= Beginning of Section =

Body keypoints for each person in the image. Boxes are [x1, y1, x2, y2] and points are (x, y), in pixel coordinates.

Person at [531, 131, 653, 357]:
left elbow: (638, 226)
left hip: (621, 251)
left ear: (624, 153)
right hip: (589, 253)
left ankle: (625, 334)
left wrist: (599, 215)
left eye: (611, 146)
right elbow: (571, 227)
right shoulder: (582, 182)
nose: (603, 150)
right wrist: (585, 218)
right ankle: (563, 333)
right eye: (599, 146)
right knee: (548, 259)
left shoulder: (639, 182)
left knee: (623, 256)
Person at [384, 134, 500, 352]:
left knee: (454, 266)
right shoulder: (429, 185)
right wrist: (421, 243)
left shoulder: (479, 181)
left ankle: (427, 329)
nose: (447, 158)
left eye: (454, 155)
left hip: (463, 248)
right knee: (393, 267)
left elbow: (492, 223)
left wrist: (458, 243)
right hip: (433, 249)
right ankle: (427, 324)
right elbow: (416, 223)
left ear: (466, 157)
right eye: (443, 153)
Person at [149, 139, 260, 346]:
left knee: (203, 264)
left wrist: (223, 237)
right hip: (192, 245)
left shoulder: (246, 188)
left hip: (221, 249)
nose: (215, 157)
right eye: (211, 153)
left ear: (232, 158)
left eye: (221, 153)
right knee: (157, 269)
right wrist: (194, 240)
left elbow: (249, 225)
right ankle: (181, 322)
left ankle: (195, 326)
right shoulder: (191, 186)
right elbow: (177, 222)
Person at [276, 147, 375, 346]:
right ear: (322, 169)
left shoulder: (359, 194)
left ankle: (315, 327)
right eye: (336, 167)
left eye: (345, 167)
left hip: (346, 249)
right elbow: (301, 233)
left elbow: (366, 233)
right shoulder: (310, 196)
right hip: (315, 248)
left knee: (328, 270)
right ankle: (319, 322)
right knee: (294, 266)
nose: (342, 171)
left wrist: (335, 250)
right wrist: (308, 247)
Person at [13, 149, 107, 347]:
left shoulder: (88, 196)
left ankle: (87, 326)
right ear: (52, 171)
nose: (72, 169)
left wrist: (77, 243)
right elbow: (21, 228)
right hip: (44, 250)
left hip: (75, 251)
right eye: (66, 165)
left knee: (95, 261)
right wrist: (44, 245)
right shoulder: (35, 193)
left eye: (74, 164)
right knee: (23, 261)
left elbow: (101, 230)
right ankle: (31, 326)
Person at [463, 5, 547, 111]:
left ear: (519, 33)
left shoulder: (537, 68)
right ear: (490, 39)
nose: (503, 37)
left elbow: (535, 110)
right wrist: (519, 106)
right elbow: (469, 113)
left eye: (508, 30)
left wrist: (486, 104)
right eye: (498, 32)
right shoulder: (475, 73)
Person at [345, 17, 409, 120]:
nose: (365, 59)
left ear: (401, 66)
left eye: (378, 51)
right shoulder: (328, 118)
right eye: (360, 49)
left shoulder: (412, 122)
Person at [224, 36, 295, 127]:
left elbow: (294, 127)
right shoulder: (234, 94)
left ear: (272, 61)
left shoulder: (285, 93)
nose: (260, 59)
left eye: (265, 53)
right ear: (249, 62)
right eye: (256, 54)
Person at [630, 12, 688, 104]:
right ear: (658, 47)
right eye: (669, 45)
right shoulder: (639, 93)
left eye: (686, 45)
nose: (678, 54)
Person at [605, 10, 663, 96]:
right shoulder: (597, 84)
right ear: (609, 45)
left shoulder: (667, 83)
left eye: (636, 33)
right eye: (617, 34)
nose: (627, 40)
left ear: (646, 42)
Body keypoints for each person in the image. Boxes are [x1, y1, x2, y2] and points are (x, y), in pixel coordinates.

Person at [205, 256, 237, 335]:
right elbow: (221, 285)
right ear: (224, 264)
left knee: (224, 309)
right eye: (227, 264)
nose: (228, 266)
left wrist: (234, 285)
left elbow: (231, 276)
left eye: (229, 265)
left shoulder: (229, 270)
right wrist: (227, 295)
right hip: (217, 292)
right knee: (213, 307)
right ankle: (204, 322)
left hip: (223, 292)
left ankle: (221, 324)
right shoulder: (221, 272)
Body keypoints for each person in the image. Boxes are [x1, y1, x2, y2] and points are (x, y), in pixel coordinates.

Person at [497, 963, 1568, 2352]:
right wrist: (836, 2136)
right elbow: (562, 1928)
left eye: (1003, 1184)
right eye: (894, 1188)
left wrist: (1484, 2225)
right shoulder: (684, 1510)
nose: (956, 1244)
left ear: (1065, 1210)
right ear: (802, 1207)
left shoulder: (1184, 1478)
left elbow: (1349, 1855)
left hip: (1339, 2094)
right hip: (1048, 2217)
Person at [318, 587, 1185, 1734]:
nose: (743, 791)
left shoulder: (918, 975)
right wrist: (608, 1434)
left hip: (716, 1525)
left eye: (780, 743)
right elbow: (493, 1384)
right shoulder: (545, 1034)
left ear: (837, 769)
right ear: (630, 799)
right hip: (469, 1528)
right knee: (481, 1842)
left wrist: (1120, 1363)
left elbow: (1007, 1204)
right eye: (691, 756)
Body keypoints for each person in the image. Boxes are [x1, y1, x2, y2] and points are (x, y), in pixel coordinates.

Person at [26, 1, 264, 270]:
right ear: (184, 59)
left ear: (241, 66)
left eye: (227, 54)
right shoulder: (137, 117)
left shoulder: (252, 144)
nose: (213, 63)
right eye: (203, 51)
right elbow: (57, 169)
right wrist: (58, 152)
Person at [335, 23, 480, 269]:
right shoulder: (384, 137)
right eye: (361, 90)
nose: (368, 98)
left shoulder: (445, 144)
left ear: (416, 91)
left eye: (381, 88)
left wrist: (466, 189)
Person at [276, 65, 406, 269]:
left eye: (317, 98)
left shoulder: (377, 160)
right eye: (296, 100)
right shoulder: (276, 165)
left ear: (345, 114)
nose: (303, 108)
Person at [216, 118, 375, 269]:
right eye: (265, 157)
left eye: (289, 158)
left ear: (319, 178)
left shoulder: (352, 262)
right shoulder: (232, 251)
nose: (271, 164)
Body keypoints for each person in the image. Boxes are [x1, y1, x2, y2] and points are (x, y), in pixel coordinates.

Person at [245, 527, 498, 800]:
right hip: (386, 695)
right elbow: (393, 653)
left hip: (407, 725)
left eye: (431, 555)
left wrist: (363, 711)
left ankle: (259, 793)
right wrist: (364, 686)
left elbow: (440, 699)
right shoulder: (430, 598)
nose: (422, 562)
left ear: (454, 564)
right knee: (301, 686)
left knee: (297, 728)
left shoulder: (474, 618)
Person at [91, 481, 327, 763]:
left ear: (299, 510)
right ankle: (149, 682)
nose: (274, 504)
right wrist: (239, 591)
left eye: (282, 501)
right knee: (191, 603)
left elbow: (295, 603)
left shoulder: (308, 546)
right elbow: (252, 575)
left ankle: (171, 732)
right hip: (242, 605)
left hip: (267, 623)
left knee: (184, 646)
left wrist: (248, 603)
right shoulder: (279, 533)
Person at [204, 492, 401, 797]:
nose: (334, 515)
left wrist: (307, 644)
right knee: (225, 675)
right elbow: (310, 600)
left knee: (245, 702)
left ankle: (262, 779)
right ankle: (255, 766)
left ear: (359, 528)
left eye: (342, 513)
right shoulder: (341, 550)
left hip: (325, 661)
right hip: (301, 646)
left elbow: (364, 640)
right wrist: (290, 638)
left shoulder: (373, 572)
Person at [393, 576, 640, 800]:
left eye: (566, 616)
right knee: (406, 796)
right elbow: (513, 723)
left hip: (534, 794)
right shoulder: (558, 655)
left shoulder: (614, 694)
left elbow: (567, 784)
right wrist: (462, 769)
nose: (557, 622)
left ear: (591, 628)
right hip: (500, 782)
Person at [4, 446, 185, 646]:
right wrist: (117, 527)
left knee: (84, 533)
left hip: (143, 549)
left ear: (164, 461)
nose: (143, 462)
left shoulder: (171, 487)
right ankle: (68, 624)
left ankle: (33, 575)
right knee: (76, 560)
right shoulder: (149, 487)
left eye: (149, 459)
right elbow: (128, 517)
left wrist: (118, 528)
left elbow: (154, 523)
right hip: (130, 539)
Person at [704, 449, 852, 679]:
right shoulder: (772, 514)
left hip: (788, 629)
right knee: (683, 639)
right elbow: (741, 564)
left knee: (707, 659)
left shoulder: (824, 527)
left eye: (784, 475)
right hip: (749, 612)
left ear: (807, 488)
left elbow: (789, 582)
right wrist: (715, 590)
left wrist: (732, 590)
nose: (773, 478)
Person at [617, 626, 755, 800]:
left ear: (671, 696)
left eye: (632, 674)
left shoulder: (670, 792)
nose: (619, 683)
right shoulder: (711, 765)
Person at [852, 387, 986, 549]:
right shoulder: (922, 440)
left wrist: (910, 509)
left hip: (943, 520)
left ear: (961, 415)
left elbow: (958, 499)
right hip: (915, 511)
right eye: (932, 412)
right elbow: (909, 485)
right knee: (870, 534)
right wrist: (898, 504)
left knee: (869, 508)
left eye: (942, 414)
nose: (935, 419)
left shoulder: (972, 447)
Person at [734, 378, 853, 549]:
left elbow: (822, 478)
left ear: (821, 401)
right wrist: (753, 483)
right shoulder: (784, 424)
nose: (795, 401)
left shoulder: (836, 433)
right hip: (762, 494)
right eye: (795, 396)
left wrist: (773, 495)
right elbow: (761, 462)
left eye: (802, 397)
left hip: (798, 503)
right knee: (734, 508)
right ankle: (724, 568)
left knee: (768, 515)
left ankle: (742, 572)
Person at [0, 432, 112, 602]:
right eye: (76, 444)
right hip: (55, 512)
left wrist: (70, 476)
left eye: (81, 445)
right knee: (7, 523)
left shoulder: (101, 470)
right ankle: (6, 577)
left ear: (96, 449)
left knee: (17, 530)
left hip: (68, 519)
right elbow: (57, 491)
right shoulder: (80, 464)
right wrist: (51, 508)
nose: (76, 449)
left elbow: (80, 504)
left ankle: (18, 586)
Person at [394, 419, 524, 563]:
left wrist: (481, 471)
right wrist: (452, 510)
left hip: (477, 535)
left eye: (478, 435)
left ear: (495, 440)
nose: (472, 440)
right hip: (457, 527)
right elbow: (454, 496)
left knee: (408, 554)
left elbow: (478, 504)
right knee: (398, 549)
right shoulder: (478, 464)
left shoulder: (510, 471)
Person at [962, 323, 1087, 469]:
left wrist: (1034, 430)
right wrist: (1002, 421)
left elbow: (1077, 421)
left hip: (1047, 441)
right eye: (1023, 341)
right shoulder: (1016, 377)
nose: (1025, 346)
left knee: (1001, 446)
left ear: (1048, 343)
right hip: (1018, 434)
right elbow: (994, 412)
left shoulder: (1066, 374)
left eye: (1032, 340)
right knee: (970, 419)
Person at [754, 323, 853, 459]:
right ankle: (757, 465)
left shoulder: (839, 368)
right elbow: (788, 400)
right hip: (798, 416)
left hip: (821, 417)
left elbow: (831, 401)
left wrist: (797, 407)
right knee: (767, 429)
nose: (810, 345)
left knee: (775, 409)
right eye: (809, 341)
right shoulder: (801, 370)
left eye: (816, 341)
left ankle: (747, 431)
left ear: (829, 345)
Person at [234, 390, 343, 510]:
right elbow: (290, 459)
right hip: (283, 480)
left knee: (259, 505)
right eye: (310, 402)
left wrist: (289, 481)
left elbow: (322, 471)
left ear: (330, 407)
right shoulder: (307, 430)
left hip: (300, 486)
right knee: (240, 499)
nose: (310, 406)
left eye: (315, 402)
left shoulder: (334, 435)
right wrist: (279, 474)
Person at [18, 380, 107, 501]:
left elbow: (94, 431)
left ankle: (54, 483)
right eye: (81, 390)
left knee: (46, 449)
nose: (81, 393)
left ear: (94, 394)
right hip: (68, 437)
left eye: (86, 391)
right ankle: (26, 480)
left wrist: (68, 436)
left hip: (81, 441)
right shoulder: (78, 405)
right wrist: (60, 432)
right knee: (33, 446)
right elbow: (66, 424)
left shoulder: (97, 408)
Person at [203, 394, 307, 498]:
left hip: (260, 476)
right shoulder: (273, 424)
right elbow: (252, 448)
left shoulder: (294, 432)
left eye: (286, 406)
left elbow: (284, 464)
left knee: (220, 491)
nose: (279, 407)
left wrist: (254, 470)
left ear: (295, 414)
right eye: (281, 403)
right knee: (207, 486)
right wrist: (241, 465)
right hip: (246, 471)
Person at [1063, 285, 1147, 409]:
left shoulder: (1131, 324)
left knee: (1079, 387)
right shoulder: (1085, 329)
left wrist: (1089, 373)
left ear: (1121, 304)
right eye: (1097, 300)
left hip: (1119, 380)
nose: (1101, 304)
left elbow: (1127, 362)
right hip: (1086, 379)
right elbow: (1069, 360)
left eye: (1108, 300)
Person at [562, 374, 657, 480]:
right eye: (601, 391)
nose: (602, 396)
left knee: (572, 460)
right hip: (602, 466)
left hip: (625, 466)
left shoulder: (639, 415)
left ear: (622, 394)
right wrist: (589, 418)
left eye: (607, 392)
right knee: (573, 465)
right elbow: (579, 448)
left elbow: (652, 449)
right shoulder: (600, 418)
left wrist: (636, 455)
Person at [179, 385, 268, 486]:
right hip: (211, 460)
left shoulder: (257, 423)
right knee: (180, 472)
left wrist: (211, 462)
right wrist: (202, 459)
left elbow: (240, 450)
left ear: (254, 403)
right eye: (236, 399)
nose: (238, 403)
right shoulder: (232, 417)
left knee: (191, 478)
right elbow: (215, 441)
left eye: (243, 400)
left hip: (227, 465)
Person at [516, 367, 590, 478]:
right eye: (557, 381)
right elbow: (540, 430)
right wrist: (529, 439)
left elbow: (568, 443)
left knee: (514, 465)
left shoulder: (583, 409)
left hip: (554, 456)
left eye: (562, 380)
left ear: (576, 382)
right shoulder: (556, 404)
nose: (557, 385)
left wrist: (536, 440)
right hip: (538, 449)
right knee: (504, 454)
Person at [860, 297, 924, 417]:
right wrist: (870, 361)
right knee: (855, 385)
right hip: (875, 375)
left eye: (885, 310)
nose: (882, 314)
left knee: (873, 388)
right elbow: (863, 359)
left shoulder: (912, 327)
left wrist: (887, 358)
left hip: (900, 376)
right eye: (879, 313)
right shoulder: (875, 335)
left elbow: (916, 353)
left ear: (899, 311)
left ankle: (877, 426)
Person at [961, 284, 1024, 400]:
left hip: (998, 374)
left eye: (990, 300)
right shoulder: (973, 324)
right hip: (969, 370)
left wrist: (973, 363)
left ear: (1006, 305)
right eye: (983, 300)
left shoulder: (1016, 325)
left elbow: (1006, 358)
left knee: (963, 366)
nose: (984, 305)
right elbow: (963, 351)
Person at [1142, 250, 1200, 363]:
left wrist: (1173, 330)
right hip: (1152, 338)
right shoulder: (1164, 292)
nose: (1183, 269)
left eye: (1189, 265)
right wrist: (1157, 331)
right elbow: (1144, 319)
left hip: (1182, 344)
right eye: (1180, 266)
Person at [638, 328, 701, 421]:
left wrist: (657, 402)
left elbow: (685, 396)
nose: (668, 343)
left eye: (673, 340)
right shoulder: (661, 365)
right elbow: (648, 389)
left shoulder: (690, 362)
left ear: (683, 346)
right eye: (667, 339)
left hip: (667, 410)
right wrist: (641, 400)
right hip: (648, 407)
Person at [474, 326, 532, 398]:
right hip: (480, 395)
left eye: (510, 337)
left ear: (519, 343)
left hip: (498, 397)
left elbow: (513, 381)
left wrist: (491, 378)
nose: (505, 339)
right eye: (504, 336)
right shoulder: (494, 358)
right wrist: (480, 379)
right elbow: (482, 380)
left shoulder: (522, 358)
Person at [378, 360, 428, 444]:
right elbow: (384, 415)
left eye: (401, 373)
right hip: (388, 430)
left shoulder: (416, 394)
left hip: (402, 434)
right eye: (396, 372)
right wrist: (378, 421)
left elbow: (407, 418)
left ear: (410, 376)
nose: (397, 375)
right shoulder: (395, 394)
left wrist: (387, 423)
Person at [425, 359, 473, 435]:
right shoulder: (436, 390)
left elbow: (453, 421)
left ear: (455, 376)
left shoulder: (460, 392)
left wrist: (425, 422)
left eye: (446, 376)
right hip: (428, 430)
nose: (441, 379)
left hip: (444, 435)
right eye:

= End of Section =

§ REQUIRED ACTION:
The entries above hold the needed span. Transcribe exactly the lines from the one with "left eye: (381, 88)" to the one with "right elbow: (393, 653)", both included.

§ RESPONSE TO THIS EXERCISE:
left eye: (381, 88)
left wrist: (466, 189)
Person at [276, 65, 406, 269]:
left eye: (317, 98)
left shoulder: (377, 160)
right eye: (296, 100)
right shoulder: (276, 165)
left ear: (345, 114)
nose: (303, 108)
Person at [216, 118, 375, 269]:
right eye: (265, 157)
left eye: (289, 158)
left ear: (319, 178)
left shoulder: (352, 262)
right shoulder: (232, 251)
nose: (271, 164)
Body keypoints for each person in the image. Boxes are [x1, y1, x2, y2] and points are (x, y), in pixel coordinates.

Person at [245, 527, 498, 800]:
right hip: (386, 695)
right elbow: (393, 653)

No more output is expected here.